_Directions for this task_
Below are the records. List every line holding the word "copy".

_Input for this task_

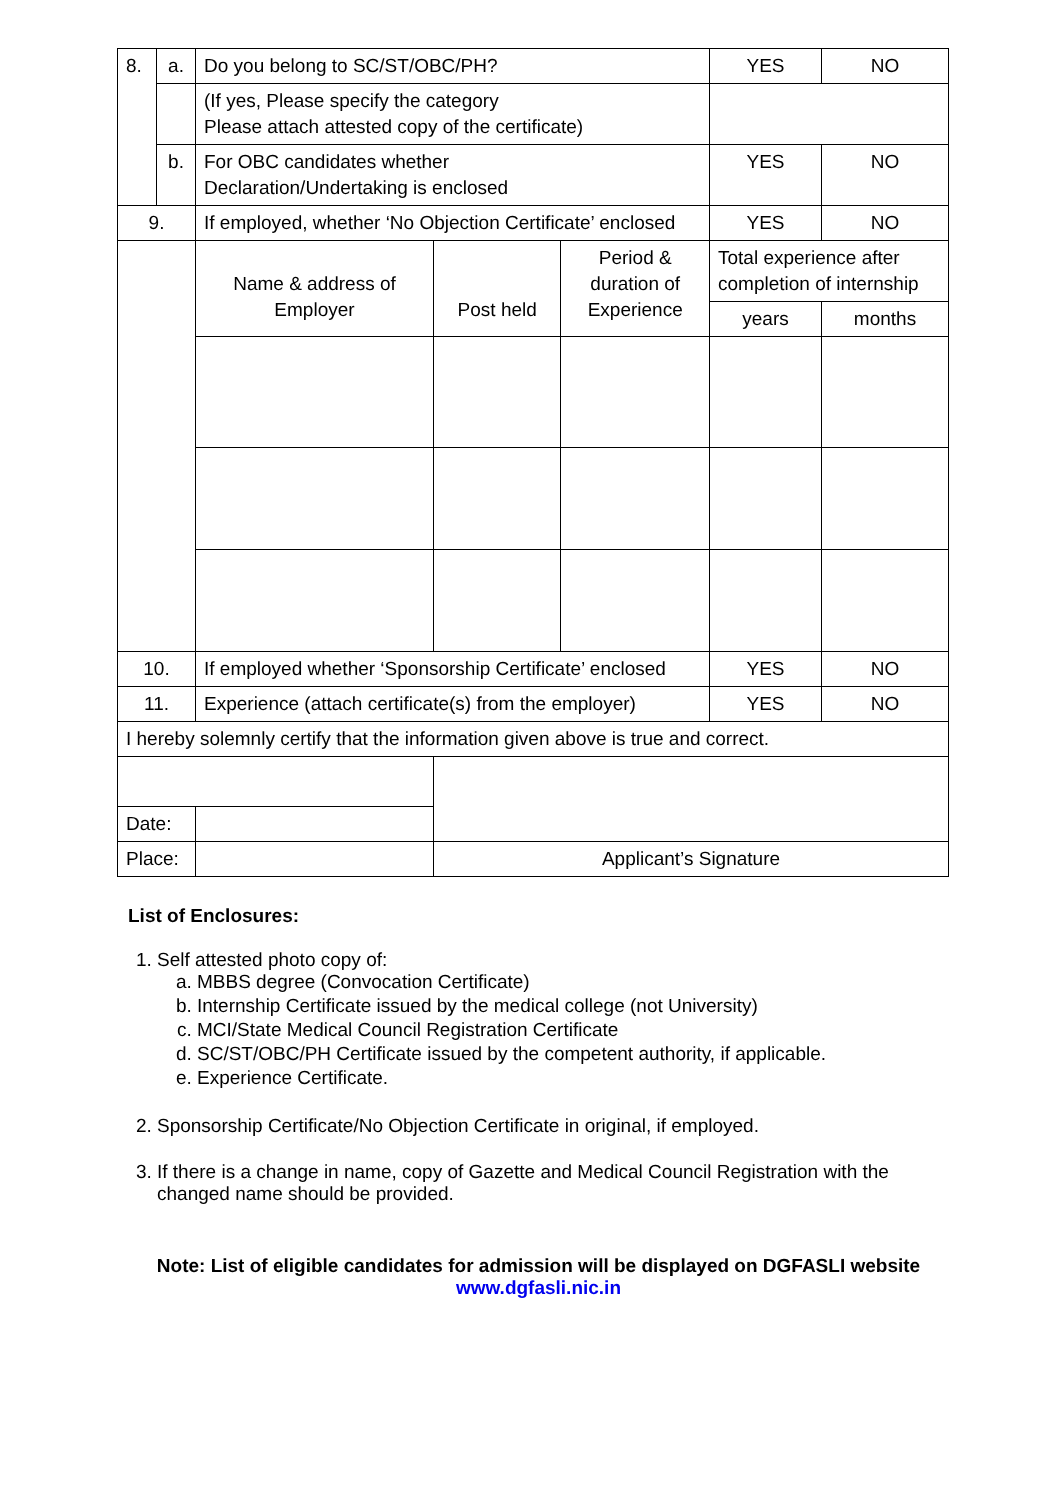| 8. | a. | Do you belong to SC/ST/OBC/PH? | | | YES | NO |
| | | (If yes, Please specify the category Please attach attested copy of the certificate) | | | | |
| | b. | For OBC candidates whether Declaration/Undertaking is enclosed | | | YES | NO |
| 9. | | If employed, whether ‘No Objection Certificate’ enclosed | | | YES | NO |
| | | Name & address of Employer | Post held | Period & duration of Experience | Total experience after completion of internship | |
| | | | | | years | months |
| 10. | | If employed whether ‘Sponsorship Certificate’ enclosed | | | YES | NO |
| 11. | | Experience (attach certificate(s) from the employer) | | | YES | NO |
| I hereby solemnly certify that the information given above is true and correct. | | | | | | |
| Date: | | | | | | |
| Place: | | | Applicant’s Signature | | | |
List of Enclosures:
1. Self attested photo copy of:
a. MBBS degree (Convocation Certificate)
b. Internship Certificate issued by the medical college (not University)
c. MCI/State Medical Council Registration Certificate
d. SC/ST/OBC/PH Certificate issued by the competent authority, if applicable.
e. Experience Certificate.
2. Sponsorship Certificate/No Objection Certificate in original, if employed.
3. If there is a change in name, copy of Gazette and Medical Council Registration with the changed name should be provided.
Note: List of eligible candidates for admission will be displayed on DGFASLI website
www.dgfasli.nic.in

_Task answer_
| | | (If yes, Please specify the category Please attach attested copy of the certificate) | | | | |
1. Self attested photo copy of:
3. If there is a change in name, copy of Gazette and Medical Council Registration with the changed name should be provided.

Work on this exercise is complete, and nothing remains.